## Aim of the exercise:
Give back each entry word for word, but drop the images.

## Exercise materials:
* * *

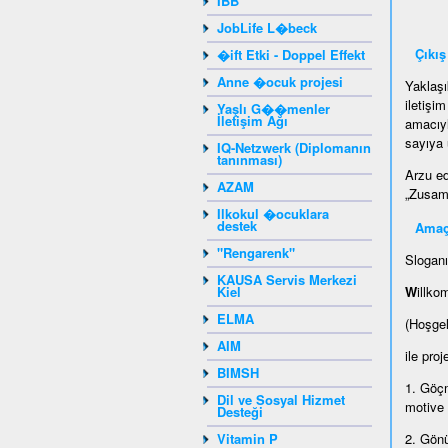
IBB
JobLife L�beck
Çıkış
�ift Etki - Doppel Effekt
Anne �ocuk projesi
Yaklaşı
iletişi
Yaşlı G��menler
İletişim Ağı
amacıyl
sayıya 
IQ-Netzwerk (Diplomanın
tanınması)
Arzu ed
AZAM
„Zusamm
Ilkokul �ocuklara
destek
Amaç
"Rengarenk"
Sloganı
KAUSA Servis Merkezi
Kiel
W
illko
ELMA
(Hoşge
AIM
ile proj
BIMSH
1. Göçm
Dil ve Sosyal Hizmet
motive
Desteği
Vitamin P
2. Gönü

* * *

## Task response:
IBB
JobLife L�beck
Çıkış
�ift Etki - Doppel Effekt
Anne �ocuk projesi
Yaklaşı
iletişi
Yaşlı G��menler
İletişim Ağı
amacıyl
sayıya 
IQ-Netzwerk (Diplomanın
tanınması)
Arzu ed
AZAM
„Zusamm
Ilkokul �ocuklara
destek
Amaç
"Rengarenk"
Sloganı
KAUSA Servis Merkezi
Kiel
W
illko
ELMA
(Hoşge
AIM
ile proj
BIMSH
1. Göçm
Dil ve Sosyal Hizmet
motive
Desteği
Vitamin P
2. Gönü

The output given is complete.